§ TASK TO CARRY OUT
Return only the lines below starting at the line containing "neck: (202, 77)" and ending at the line containing "left front paw: (238, 188)", both included, exactly as they are and with no pictures.

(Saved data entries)
Content starts
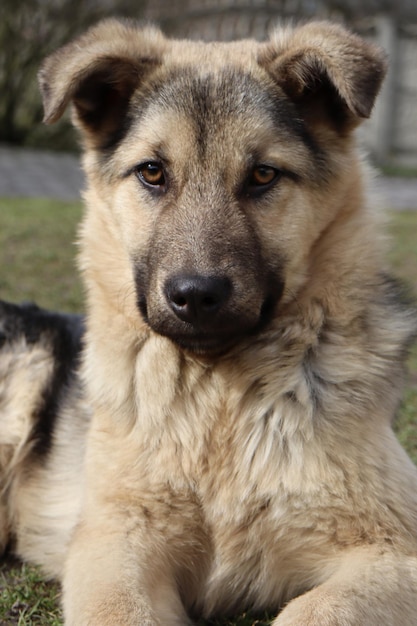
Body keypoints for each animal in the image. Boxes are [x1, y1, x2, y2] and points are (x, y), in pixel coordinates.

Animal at [0, 18, 416, 624]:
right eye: (152, 172)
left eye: (263, 174)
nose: (195, 296)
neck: (217, 398)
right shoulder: (113, 541)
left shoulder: (392, 548)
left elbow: (315, 610)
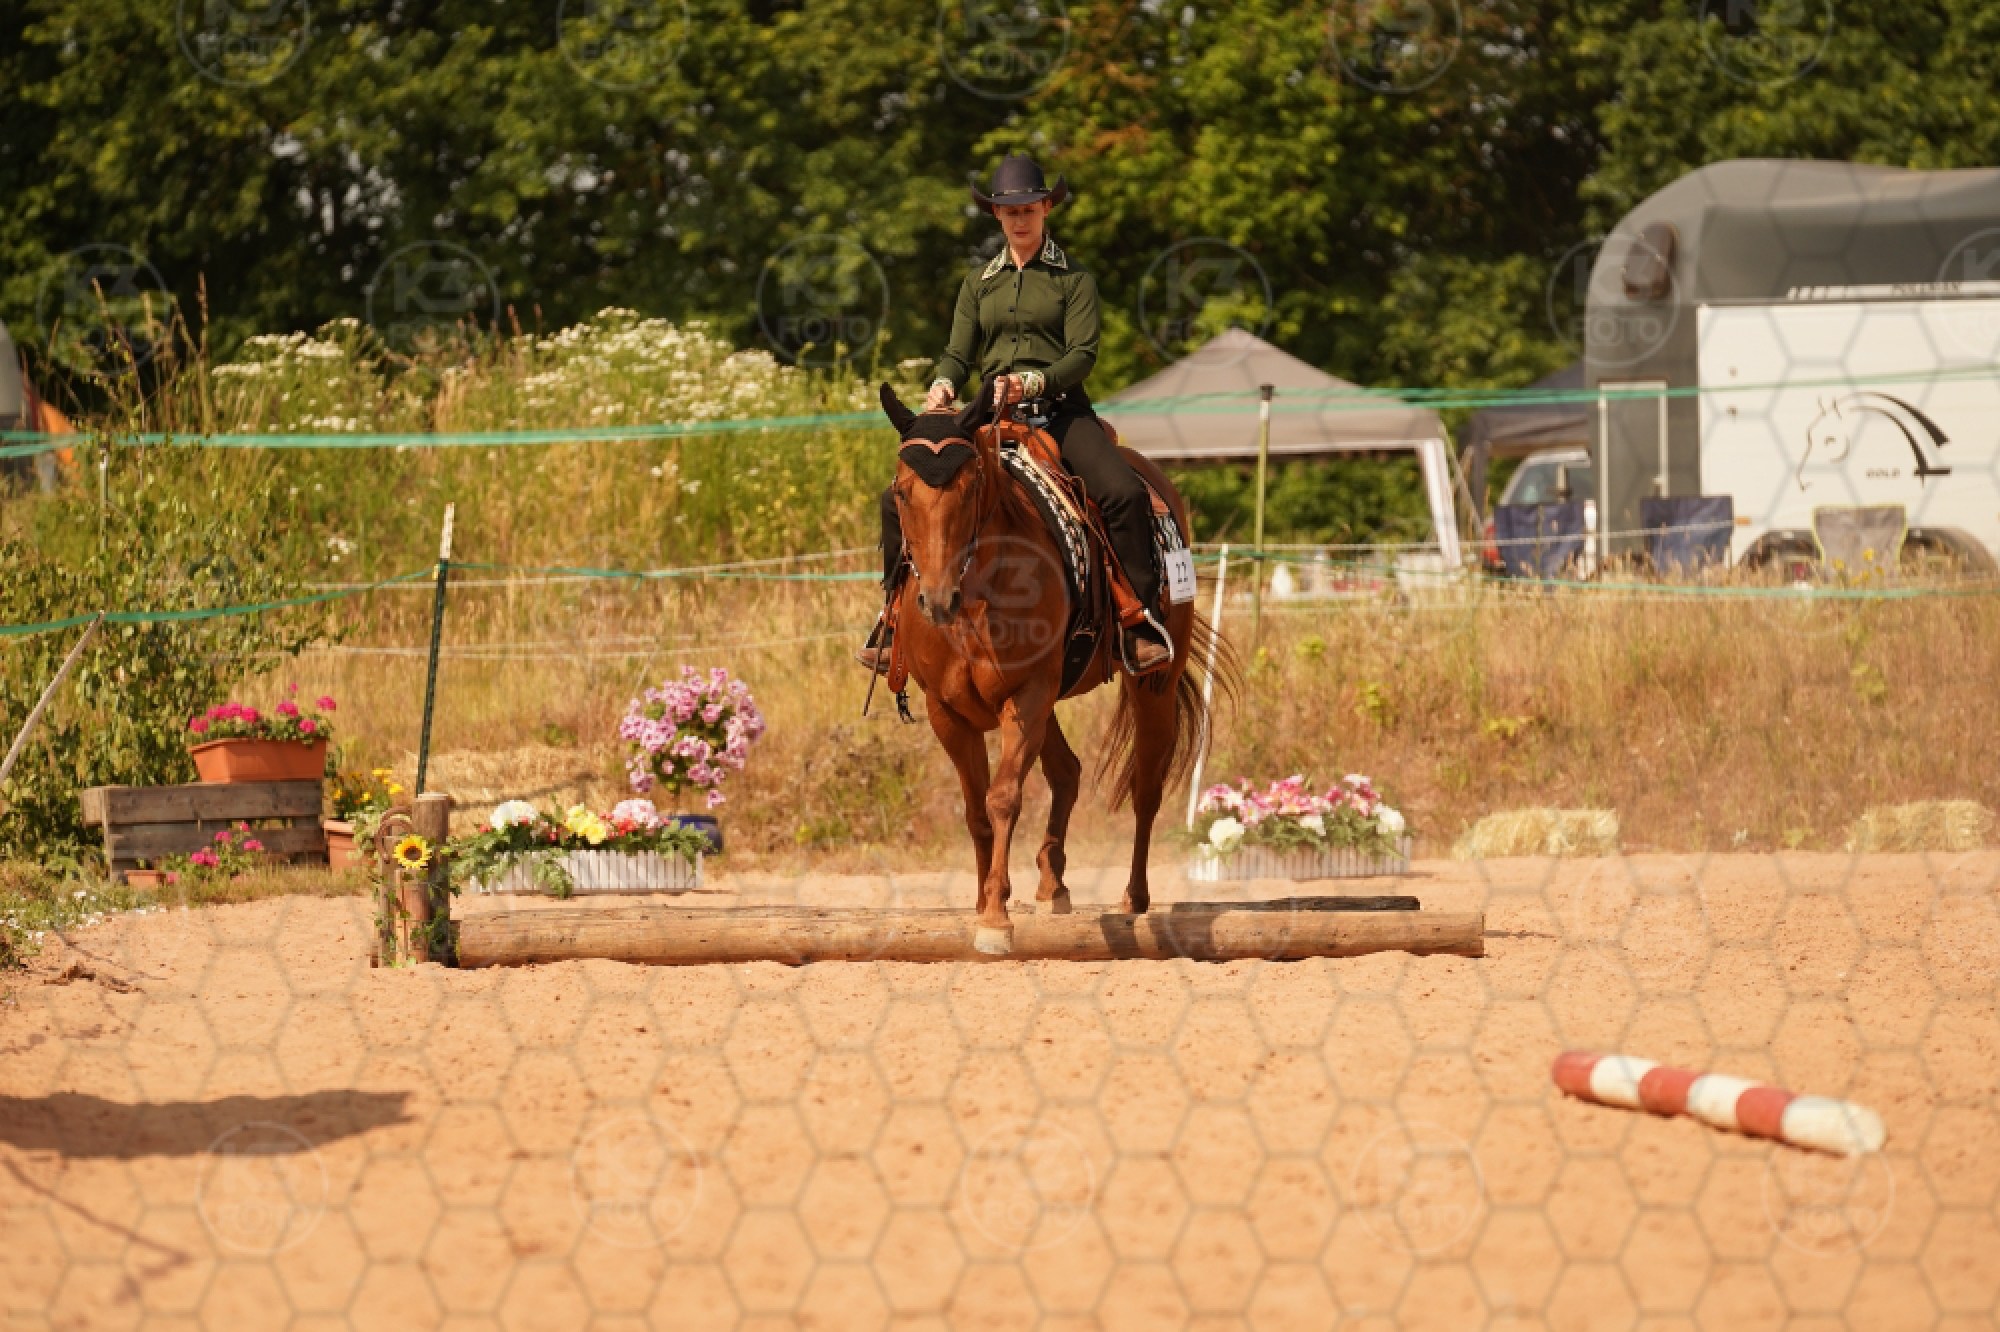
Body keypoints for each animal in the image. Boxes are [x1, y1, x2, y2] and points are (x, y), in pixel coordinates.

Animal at [877, 380, 1234, 955]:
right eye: (903, 491)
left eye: (969, 488)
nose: (937, 599)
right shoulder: (946, 711)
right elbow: (976, 810)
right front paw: (982, 901)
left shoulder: (1025, 695)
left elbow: (1003, 798)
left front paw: (995, 919)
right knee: (1067, 771)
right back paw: (1053, 883)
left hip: (1150, 685)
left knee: (1146, 788)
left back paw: (1133, 899)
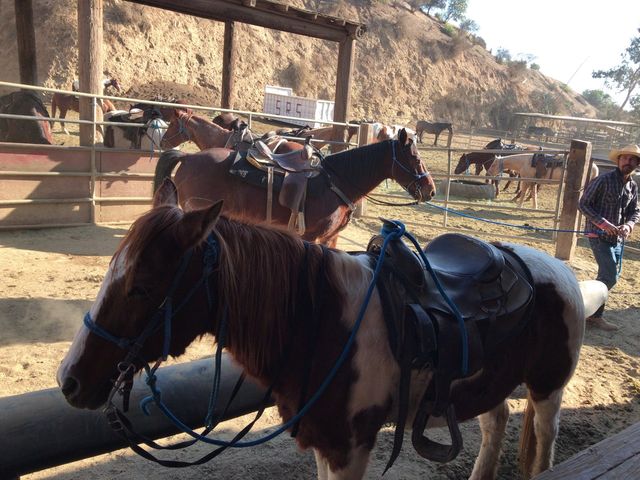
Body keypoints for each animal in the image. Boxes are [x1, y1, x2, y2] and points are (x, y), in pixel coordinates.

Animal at [56, 177, 604, 480]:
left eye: (143, 287)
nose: (70, 380)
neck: (321, 321)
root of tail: (555, 271)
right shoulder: (324, 440)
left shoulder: (349, 448)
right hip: (487, 384)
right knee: (496, 422)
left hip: (549, 387)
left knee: (545, 436)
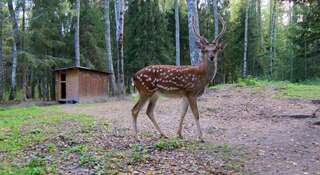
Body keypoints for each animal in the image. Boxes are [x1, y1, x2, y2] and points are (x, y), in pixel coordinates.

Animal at [131, 14, 226, 142]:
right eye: (205, 50)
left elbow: (183, 113)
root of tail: (134, 77)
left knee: (149, 111)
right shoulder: (191, 92)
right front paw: (201, 137)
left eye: (215, 50)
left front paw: (179, 134)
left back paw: (163, 134)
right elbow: (196, 114)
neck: (202, 77)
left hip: (155, 93)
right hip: (145, 90)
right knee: (135, 110)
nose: (211, 57)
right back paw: (137, 137)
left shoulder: (185, 94)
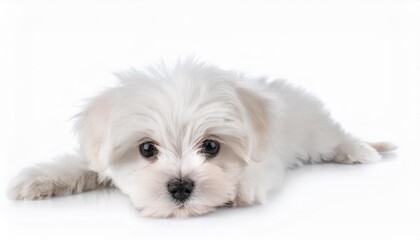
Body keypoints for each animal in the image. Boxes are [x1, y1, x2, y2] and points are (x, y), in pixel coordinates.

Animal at [7, 59, 398, 218]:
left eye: (211, 146)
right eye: (146, 149)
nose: (181, 186)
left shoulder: (269, 155)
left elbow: (256, 169)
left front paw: (238, 188)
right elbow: (81, 165)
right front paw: (38, 180)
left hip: (315, 130)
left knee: (336, 138)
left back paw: (362, 150)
Content ends
§ RESULT
neck: (202, 77)
left hip: (155, 93)
right hip: (145, 90)
right knee: (135, 110)
nose: (211, 57)
right back paw: (137, 137)
left shoulder: (185, 94)
Body keypoints for each animal in the image. Boxes are [x1, y1, x2, y2] and points are (x, y), in pixel coordinates.

Animal at [7, 59, 398, 218]:
left eye: (211, 146)
right eye: (146, 149)
nose: (181, 186)
left shoulder: (269, 155)
left elbow: (256, 169)
left front paw: (238, 188)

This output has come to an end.